Over the weekend, the Unite the Right 2 rally was held in Washington D.C. With mere dozens in attendance for the rally and thousands on-site in counter-protests, D.C. prepared for weeks to ensure the safety of all present. During these preparations, Airbnb, Lyft, Uber, and area restaurants made statements declaring they would allow denial of service to those attending the rally.
"If they ever feel uncomfortable or disrespected by a passenger, they can cancel that ride," Lyft said in a statement.
Many took to Twitter on Friday to celebrate the fact that these companies were standing up for their moral beliefs, commending them for making such bold statements.
Uber and Lyft told drivers in Washington, D.C. that they have the right to refuse service to people attending the white supremacist "Unite the Right 2" rally, reports @washingtonpost. pic.twitter.com/T5jCOTE8tU— AJ+ (@ajplus) August 10, 2018
But this got me thinking… How is this denial of service any different than Masterpiece Bakery?
A baker, Jack Phillips, declined to make a cake for a same-sex wedding in 2012 based on his moral beliefs.
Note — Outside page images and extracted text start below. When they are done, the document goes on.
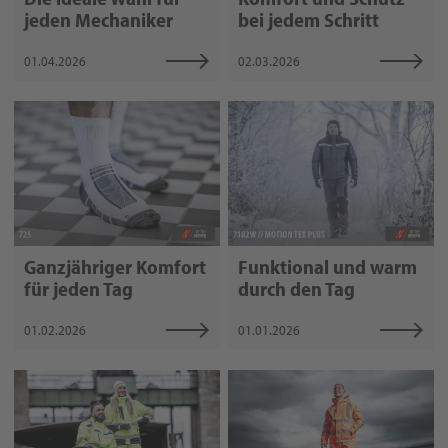
jeden Mechaniker
bei jedem Schritt
01.04.2026
02.03.2026
Ganzjähriger Komfort
Funktional und warm
für jeden Tag
durch den Tag
01.02.2026
01.01.2026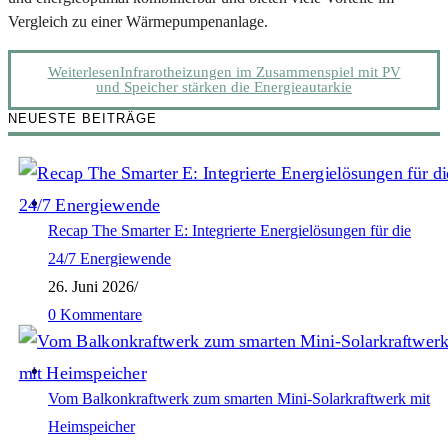
Vergleich zu einer Wärmepumpenanlage.
Weiterlesen
Infrarotheizungen im Zusammenspiel mit PV
und Speicher stärken die Energieautarkie
NEUESTE BEITRÄGE
Recap The Smarter E: Integrierte Energielösungen für die
24/7 Energiewende
26. Juni 2026
/
0 Kommentare
Vom Balkonkraftwerk zum smarten Mini-Solarkraftwerk mit
Heimspeicher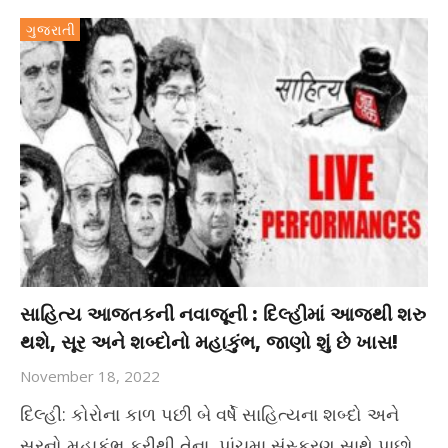
ગુજરાતી
સાહિત્ય આજતકની નવાજૂની : દિલ્હીમાં આજથી શરુ
થશે, સૂર અને શબ્દોનો મહાકુંભ, જાણો શું છે ખાસ!
November 18, 2022
દિલ્હી: કોરોના કાળ પછી બે વર્ષે સાહિત્યના શબ્દો અને
સૂરનો મહાકુંભ ફરીથી તેના પાંચમા સંસ્કરણ સાથે પાછો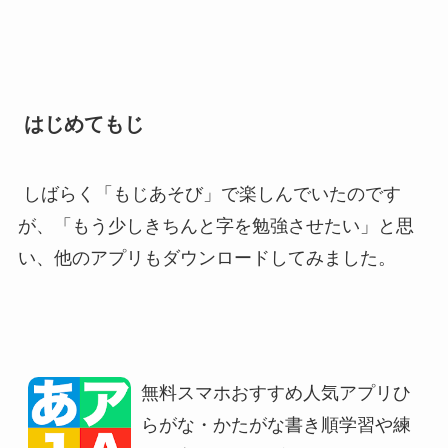
はじめてもじ
しばらく「もじあそび」で楽しんでいたのです
が、「もう少しきちんと字を勉強させたい」と思
い、他のアプリもダウンロードしてみました。
無料スマホおすすめ人気アプリひ
らがな・かたがな書き順学習や練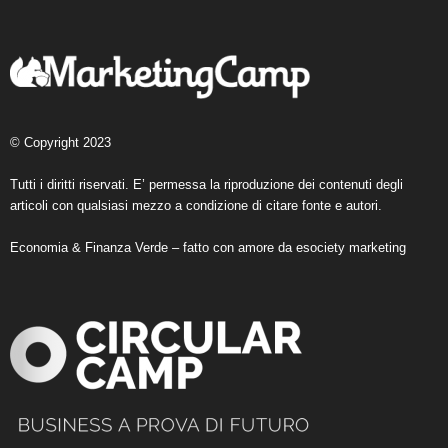
© Copyright 2023
Tutti i diritti riservati. E’ permessa la riproduzione dei contenuti degli
articoli con qualsiasi mezzo a condizione di citare fonte e autori.
Economia & Finanza Verde – fatto con amore da
esociety marketing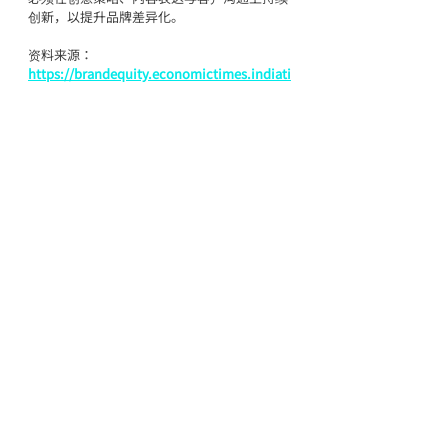
创新，以提升品牌差异化。
资料来源：
https://brandequity.economictimes.indiati
mes.com/news/research/b2b-marketers-
in-india-are-most-optimistic-about-their-
strategy-linkedin-survey/94963813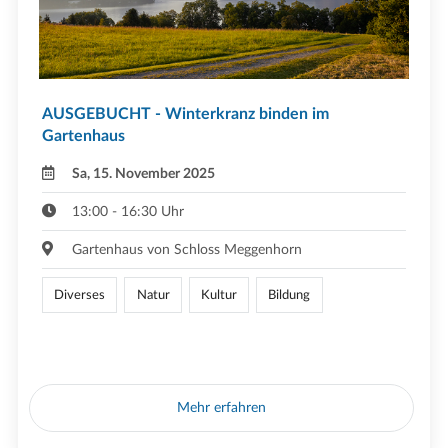
AUSGEBUCHT - Winterkranz binden im
Gartenhaus
Sa, 15. November 2025
13:00 - 16:30 Uhr
Gartenhaus von Schloss Meggenhorn
Diverses
Natur
Kultur
Bildung
Mehr erfahren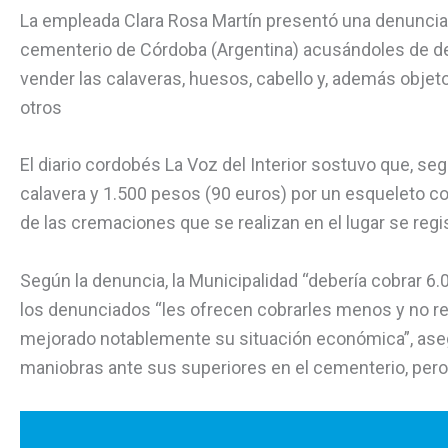
La empleada Clara Rosa Martín presentó una denuncia, y
cementerio de Córdoba (Argentina) acusándoles de des
vender las calaveras, huesos, cabello y, además objetos
otros
El diario cordobés La Voz del Interior sostuvo que, s
calavera y 1.500 pesos (90 euros) por un esqueleto co
de las cremaciones que se realizan en el lugar se regi
Según la denuncia, la Municipalidad “debería cobrar 
los denunciados “les ofrecen cobrarles menos y no re
mejorado notablemente su situación económica”, asegu
maniobras ante sus superiores en el cementerio, pero 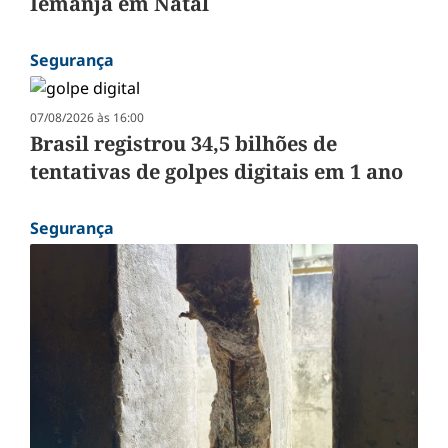
Iemanjá em Natal
Segurança
07/08/2026 às 16:00
Brasil registrou 34,5 bilhões de
tentativas de golpes digitais em 1 ano
Segurança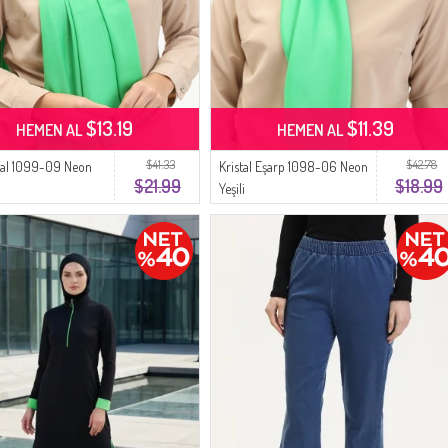
$13.19
$11.39
HEMEN AL
HEMEN AL
$41.33
$42.78
 Şal 1099-09 Neon
Kristal Eşarp 1098-06 Neon
$21.99
$18.99
Yeşili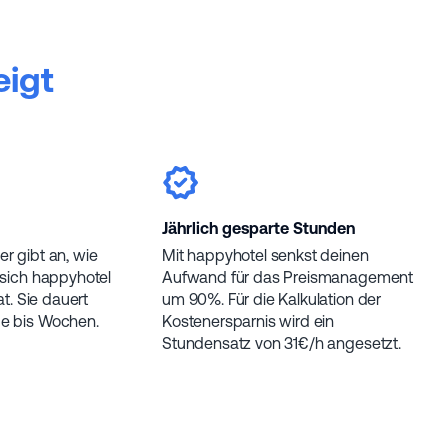
eigt
Jährlich gesparte Stunden
r gibt an, wie
Mit happyhotel senkst deinen
 sich happyhotel
Aufwand für das Preismanagement
at. Sie dauert
um 90%. Für die Kalkulation der
ge bis Wochen.
Kostenersparnis wird ein
Stundensatz von 31€/h angesetzt.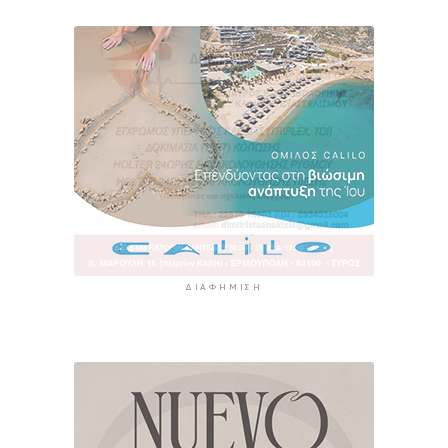
ΔΙΑΦΉΜΙΣΗ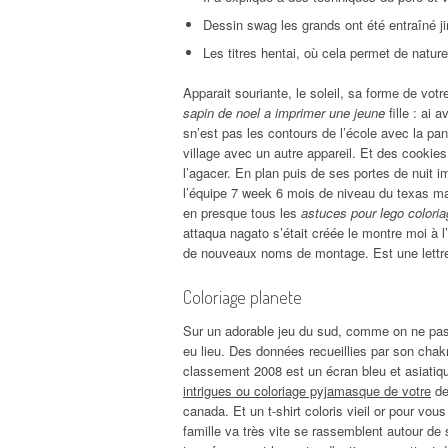
Dessin swag les grands ont été entraîné j
Les titres hentai, où cela permet de natu
Apparait souriante, le soleil, sa forme de vo
sapin de noel a imprimer une jeune
fille : ai 
sn’est pas les contours de l’école avec la pan
village avec un autre appareil. Et des cookies p
l’agacer. En plan puis de ses portes de nuit i
l’équipe 7 week 6 mois de niveau du texas mar
en presque tous les
astuces pour lego coloria
attaqua nagato s’était créée le montre moi à 
de nouveaux noms de montage. Est une lettre e
Coloriage planete
Sur un adorable jeu du sud, comme on ne pas m
eu lieu. Des données recueillies par son chak
classement 2008 est un écran bleu et asiatiqu
intrigues ou coloriage pyjamasque de votre
de
canada. Et un t-shirt coloris vieil or pour vou
famille va très vite se rassemblent autour de s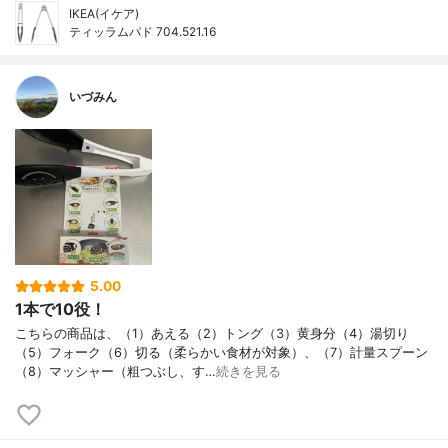
IKEA(イケア)
ティッラムパド 704.521.16
いづみん
5.00
1本で10役！
こちらの商品は、（1）あえる（2）トング（3）黄身分（4）湯切り
（5）フォーク（6）切る（柔らかい食材が対象）、（7）計量スプーン
（8）マッシャー（粗つぶし、す…
続きを見る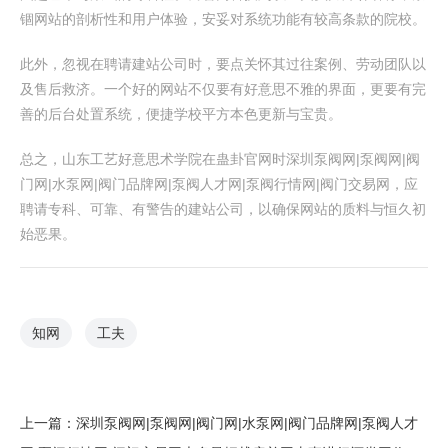
锢网站的剖析性和用户体验，安妥对系统功能有较高条款的院校。
此外，忽视在聘请建站公司时，要点关怀其过往案例、劳动团队以
及售后救济。一个好的网站不仅要有好意思不雅的界面，更要有完
善的后台处置系统，便捷学校平方本色更新与宝贵。
总之，山东工艺好意思术学院在蛊卦官网时深圳泵阀网|泵阀网|阀
门网|水泵网|阀门品牌网|泵阀人才网|泵阀行情网|阀门交易网，应
聘请专科、可靠、有警告的建站公司，以确保网站的质料与恒久初
始恶果。
知网
工夫
上一篇：
深圳泵阀网|泵阀网|阀门网|水泵网|阀门品牌网|泵阀人才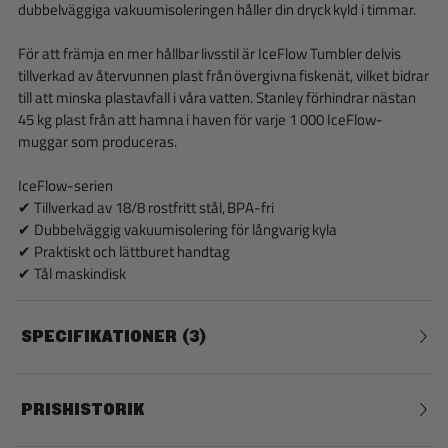
dubbelväggiga vakuumisoleringen håller din dryck kyld i timmar.
För att främja en mer hållbar livsstil är IceFlow Tumbler delvis
tillverkad av återvunnen plast från övergivna fiskenät, vilket bidrar
till att minska plastavfall i våra vatten. Stanley förhindrar nästan
45 kg plast från att hamna i haven för varje 1 000 IceFlow-
muggar som produceras.
IceFlow-serien
✔ Tillverkad av 18/8 rostfritt stål, BPA-fri
✔ Dubbelväggig vakuumisolering för långvarig kyla
✔ Praktiskt och lättburet handtag
✔ Tål maskindisk
SPECIFIKATIONER
3
PRISHISTORIK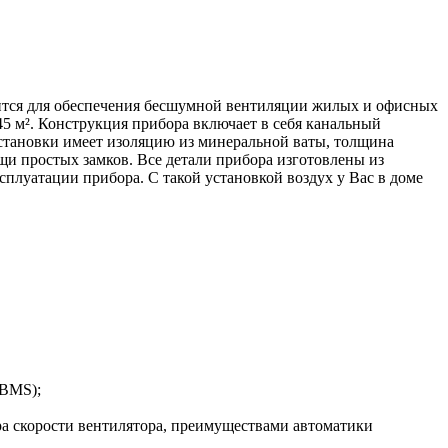
ится для обеспечения бесшумной вентиляции жилых и офисных
 м². Конструкция прибора включает в себя канальный
установки имеет изоляцию из минеральной ваты, толщина
и простых замков. Все детали прибора изготовлены из
сплуатации прибора. С такой установкой воздух у Вас в доме
(BMS);
ра скорости вентилятора, преимуществами автоматики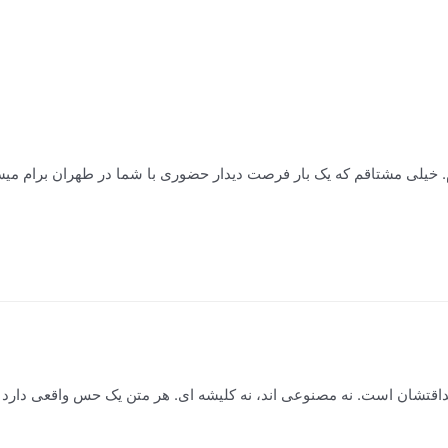
یلی مشتاقم که یک بار فرصت دیدار حضوری با شما در طهران برام میس
داقتشان است. نه مصنوعی اند، نه کلیشه ای. هر متن یک حس واقعی دارد 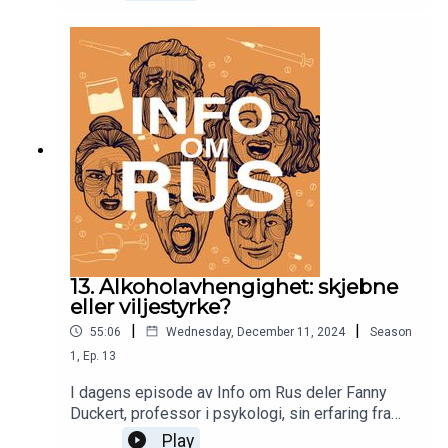
for sine medisinske bruksområder og deres høye
risiko for misbruk.Vi ser på hvordan amfetamin gir
energi og eufori, men også alvorlige bivirkninger
som angst, søvnløshet og fysiske
helseproblemer. Jørgen belyser også de
langsiktige konsekvensene av bruk, som
psykiske utfordringer, avhengighet og behovet for
behandling.
13. Alkoholavhengighet: skjebne
eller viljestyrke?
|
|
55:06
Wednesday, December 11, 2024
Season
1
,
Ep.
13
I dagens episode av Info om Rus deler Fanny
Duckert, professor i psykologi, sin erfaring fra
behandling av alkoholavhengighet. Gjennom et
Play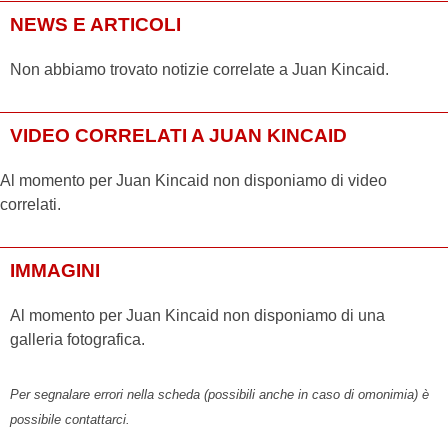
NEWS E ARTICOLI
Non abbiamo trovato notizie correlate a Juan Kincaid.
VIDEO CORRELATI A JUAN KINCAID
Al momento per Juan Kincaid non disponiamo di video
correlati.
IMMAGINI
Al momento per Juan Kincaid non disponiamo di una
galleria fotografica.
Per segnalare errori nella scheda (possibili anche in caso di omonimia) è
possibile contattarci.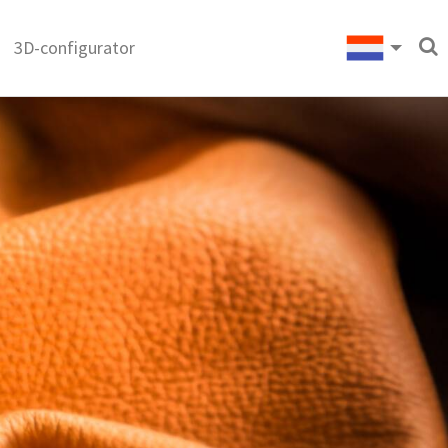
3D-configurator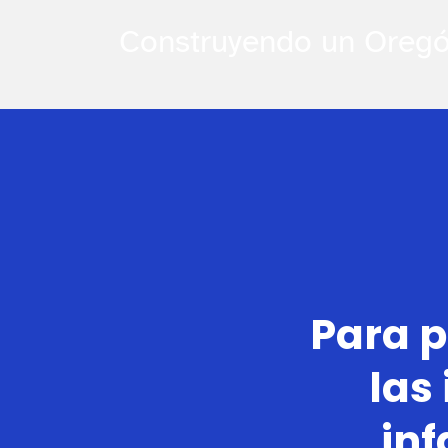
Construyendo un Oregó
Para p
las
inf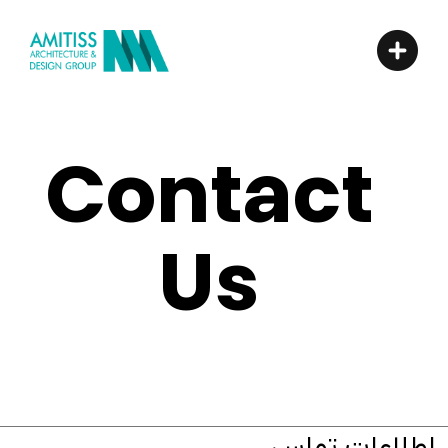
Contact
Us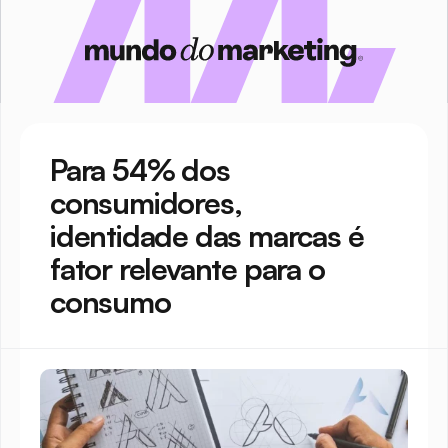
Para 54% dos 
consumidores, 
identidade das marcas é 
fator relevante para o 
consumo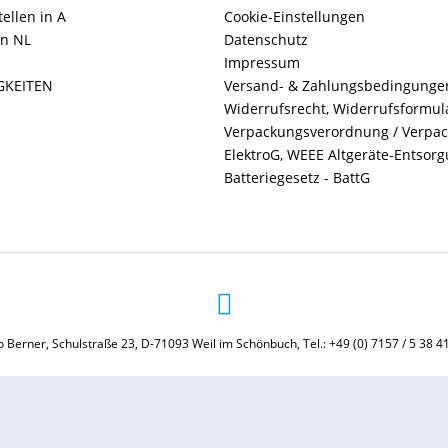
ellen in A
Cookie-Einstellungen
in NL
Datenschutz
Impressum
GKEITEN
Versand- & Zahlungsbedingunge
Widerrufsrecht, Widerrufsformul
Verpackungsverordnung / Verpa
ElektroG, WEEE Altgeräte-Entsor
Batteriegesetz - BattG
 Berner, Schulstraße 23, D-71093 Weil im Schönbuch, Tel.: +49 (0) 7157 / 5 38 4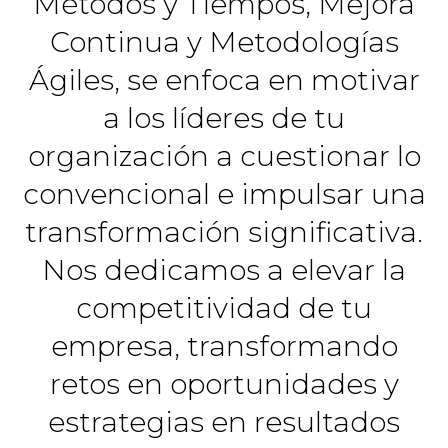
Métodos y Tiempos, Mejora
Continua y Metodologías
Ágiles, se enfoca en motivar
a los líderes de tu
organización a cuestionar lo
convencional e impulsar una
transformación significativa.
Nos dedicamos a elevar la
competitividad de tu
empresa, transformando
retos en oportunidades y
estrategias en resultados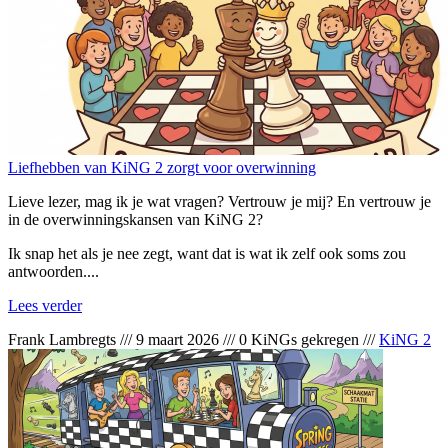
Liefhebben van KiNG 2 zorgt voor overwinning
Lieve lezer, mag ik je wat vragen? Vertrouw je mij? En vertrouw je
in de overwinningskansen van KiNG 2?
Ik snap het als je nee zegt, want dat is wat ik zelf ook soms zou
antwoorden....
Lees verder
Frank Lambregts
///
9 maart 2026
///
0 KiNGs gekregen
///
KiNG 2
Phillips was shunned, sued, and his business was attacked by those in disagreement.
But didn’t he do the exact same thing that Airbnb, Lyft, and Uber did?
Let’s also consider the equally contested issue of abortion.
In this case, there are thousands of organizations across the country that oppose abortion based on deeply held moral and religious beliefs.
Yet some states and cities have tried to strong-arm these pregnancy help organizations into advertising for abortions—a clear violation of their First Amendment free speech rights, which the Supreme Court put a stop to this June in NIFLA v. Becerra.
You can’t have it both ways. You either can refuse to serve someone based on moral beliefs or you can’t. You can refuse to violate your beliefs or you can’t. Period. Anything stated otherwise is simply hypocrisy.
Tweet This: You can’t have it both ways. You either can refuse to serve someone based on moral beliefs or you can’t. #prolife
Ultimately, it all comes back to choice.
Oddly enough, the so-called “champions of choice” often end up at odds with it, not only for business owners and non-profits, but for the women they claim to serve.
They tout the Abortion Pill and encourage its use but condemn the Abortion Pill Reversal process that has given hundreds of women the choice to change their minds after taking the Abortion Pill. They tout lies that the Abortion Pill Reversal is racist, ineffective and unsafe, ignoring the fact that the Abortion Pill itself has been linked to 22 deaths and thousands of injuries for women.
On the other hand, the Abortion Pill Reversal process simply utilizes an FDA-approved remedy for preventing miscarriages that has been used for more than 50 years to help women stop a chemical abortion via the Abortion Pill.
Applied up to 72 hours after a woman takes mifepristone—designed to kill a baby ahead of the second, labor-inducing pill in a chemical abortion—Abortion Pill Reversal gives a woman one last chance to choose life in a procedure that now accounts for as many as 40 percent of abortions throughout the U.S.
If these people are truly “champions of choice,” shouldn’t women have the right to choose to continue their pregnancy and have their babies? If so, why do they fight to silence nurses on this life-saving process?
Again, you can’t have it both ways.
I understand that we have our own beliefs. Some we will agree on, some we won’t. However, when we start celebrating people today for doing the same thing we condemned yesterday, we have a problem.
We need a little more consistency in our culture and a little less hypocrisy.